§ **Data items**:
------------------------------------------------

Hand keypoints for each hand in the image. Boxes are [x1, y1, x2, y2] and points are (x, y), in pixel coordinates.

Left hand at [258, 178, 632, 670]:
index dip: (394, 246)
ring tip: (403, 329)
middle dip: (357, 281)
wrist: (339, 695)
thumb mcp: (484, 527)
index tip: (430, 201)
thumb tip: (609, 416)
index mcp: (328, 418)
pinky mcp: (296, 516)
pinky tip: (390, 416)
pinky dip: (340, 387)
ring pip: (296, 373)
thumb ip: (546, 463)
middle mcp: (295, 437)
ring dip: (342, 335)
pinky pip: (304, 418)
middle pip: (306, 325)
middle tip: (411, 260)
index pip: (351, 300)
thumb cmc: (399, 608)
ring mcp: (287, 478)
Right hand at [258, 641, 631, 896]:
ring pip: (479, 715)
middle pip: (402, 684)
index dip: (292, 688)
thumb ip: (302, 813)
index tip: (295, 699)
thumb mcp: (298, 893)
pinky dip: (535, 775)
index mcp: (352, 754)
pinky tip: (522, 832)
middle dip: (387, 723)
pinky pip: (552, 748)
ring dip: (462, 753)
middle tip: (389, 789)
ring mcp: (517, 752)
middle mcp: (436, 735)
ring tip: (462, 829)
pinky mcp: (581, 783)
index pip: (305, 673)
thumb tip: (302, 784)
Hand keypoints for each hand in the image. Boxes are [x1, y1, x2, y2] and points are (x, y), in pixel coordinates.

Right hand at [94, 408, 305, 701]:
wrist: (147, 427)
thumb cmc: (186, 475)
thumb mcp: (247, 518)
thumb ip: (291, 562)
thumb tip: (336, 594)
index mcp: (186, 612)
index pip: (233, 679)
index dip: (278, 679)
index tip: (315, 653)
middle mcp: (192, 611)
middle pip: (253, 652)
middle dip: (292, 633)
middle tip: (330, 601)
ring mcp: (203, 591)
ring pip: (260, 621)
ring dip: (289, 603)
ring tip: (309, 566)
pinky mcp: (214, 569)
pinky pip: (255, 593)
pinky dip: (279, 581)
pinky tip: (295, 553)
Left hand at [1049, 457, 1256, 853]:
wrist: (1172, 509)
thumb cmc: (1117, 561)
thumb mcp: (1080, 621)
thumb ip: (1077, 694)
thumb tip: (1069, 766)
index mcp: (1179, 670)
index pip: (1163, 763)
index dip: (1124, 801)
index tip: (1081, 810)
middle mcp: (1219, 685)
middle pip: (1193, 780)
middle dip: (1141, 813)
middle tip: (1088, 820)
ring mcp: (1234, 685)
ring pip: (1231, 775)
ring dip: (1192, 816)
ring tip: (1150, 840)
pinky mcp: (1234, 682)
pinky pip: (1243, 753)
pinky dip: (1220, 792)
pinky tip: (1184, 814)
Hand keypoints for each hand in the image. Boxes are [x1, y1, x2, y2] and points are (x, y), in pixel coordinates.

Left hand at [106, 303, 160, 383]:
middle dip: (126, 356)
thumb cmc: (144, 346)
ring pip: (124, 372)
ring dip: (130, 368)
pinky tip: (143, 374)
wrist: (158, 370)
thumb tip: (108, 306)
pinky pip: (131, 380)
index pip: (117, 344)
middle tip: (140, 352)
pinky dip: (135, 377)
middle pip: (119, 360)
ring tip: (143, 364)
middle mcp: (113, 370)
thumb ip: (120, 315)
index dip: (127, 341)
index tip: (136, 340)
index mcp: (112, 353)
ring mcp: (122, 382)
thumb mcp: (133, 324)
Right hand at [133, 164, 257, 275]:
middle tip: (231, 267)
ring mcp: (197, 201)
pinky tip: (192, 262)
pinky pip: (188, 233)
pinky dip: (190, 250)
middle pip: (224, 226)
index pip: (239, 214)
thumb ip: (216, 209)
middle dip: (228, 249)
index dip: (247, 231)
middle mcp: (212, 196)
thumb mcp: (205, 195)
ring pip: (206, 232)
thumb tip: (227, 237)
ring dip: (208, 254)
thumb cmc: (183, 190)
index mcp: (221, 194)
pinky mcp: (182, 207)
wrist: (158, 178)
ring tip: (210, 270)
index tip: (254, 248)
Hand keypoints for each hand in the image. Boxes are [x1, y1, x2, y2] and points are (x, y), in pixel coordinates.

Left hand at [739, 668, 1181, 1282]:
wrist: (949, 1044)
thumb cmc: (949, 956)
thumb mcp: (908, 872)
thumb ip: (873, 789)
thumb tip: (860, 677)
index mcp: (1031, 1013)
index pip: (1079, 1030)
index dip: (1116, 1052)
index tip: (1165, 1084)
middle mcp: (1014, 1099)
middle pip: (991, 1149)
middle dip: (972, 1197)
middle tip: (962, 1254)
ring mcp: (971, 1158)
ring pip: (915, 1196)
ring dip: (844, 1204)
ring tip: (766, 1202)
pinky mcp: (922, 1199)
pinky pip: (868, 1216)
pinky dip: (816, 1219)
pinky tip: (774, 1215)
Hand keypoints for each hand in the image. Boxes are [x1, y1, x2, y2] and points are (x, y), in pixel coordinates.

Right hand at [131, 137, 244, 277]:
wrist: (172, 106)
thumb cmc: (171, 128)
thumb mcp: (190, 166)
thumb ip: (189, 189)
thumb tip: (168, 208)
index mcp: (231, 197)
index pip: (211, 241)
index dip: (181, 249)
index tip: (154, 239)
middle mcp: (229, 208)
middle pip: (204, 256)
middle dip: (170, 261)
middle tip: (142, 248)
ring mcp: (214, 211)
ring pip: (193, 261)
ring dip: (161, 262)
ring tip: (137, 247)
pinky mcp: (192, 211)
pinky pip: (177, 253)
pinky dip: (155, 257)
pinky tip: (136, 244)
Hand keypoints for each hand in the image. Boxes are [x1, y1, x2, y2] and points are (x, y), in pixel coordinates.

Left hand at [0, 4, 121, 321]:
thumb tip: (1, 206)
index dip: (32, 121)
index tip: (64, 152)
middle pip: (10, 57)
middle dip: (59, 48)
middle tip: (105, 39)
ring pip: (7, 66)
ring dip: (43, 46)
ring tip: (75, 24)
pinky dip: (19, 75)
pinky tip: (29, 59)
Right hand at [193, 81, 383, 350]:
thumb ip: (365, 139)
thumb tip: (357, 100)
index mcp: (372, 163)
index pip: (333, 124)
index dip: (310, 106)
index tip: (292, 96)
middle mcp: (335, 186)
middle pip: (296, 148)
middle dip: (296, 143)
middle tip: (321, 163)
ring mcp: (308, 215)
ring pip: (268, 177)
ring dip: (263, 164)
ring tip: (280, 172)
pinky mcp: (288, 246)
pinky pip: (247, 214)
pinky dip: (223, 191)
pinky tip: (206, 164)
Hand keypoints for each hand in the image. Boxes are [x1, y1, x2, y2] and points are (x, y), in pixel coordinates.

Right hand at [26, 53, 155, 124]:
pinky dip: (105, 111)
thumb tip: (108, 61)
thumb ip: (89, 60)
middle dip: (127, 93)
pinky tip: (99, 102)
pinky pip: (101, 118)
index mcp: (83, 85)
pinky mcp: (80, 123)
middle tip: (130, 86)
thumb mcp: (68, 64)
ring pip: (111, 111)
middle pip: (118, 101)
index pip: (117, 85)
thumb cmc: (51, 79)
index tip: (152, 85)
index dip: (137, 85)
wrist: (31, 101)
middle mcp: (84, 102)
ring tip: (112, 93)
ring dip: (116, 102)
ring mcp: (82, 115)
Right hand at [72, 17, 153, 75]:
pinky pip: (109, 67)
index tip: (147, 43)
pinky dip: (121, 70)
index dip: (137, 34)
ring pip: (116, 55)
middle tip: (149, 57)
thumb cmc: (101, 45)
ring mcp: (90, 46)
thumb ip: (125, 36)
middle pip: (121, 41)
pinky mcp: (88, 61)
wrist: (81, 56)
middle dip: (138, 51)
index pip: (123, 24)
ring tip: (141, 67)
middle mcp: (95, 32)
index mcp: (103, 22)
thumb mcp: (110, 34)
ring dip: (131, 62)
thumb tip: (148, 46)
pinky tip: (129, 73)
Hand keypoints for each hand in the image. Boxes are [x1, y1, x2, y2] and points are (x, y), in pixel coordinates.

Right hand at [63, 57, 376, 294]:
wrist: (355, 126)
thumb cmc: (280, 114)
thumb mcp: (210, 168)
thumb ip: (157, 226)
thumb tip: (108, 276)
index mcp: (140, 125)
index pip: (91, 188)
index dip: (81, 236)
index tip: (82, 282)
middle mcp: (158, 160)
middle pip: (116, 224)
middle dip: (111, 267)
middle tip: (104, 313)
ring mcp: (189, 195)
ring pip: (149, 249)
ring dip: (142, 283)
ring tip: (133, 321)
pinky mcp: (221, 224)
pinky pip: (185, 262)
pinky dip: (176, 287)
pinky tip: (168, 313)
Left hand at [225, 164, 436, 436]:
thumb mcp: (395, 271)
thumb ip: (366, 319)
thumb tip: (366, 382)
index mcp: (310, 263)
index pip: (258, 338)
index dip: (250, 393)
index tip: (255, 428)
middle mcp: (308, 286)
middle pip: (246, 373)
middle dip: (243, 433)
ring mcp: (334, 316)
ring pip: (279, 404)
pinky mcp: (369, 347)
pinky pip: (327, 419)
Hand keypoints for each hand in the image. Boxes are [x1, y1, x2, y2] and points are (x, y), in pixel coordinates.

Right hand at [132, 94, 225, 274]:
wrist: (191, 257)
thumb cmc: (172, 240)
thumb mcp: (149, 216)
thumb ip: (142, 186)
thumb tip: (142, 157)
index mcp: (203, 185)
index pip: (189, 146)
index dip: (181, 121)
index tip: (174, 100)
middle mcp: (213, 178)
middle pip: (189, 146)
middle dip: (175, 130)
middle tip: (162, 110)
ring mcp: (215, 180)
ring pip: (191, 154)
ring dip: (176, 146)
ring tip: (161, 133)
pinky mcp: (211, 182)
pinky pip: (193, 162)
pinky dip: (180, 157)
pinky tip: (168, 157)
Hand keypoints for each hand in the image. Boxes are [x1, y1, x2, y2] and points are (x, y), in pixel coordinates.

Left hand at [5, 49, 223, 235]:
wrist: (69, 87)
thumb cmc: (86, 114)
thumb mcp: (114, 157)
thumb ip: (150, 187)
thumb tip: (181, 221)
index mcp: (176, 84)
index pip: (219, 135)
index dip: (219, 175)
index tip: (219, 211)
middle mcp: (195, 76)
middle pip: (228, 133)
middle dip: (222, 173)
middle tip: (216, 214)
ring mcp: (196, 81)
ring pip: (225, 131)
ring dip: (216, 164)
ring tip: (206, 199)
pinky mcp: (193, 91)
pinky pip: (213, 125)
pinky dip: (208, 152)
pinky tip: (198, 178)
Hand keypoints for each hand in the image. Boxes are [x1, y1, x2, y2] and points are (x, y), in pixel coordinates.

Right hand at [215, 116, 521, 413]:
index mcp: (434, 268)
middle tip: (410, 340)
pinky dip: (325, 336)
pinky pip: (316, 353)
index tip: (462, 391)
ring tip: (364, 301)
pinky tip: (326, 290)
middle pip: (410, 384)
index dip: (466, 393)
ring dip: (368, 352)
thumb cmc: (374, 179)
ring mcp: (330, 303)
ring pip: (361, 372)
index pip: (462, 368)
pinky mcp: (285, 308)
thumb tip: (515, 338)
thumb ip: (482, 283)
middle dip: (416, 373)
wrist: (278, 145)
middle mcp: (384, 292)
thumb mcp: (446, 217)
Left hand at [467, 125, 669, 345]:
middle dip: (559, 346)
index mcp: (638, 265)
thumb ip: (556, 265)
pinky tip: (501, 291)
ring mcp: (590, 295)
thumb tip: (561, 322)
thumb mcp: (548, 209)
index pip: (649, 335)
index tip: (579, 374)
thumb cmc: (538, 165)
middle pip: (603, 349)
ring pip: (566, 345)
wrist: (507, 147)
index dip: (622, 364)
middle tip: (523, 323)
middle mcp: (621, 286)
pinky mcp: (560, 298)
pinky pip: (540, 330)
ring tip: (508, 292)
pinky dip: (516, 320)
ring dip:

------------------------------------------------

§ **Task description**: Of the records above, copy each line that includes "Right".

§ **Response for this exercise**:
Right hand at [258, 641, 631, 896]:
Right hand at [94, 408, 305, 701]:
Right hand at [133, 164, 257, 275]:
Right hand at [131, 137, 244, 277]:
Right hand at [193, 81, 383, 350]:
Right hand at [26, 53, 155, 124]:
Right hand at [72, 17, 153, 75]:
Right hand at [63, 57, 376, 294]:
Right hand at [132, 94, 225, 274]:
Right hand at [215, 116, 521, 413]:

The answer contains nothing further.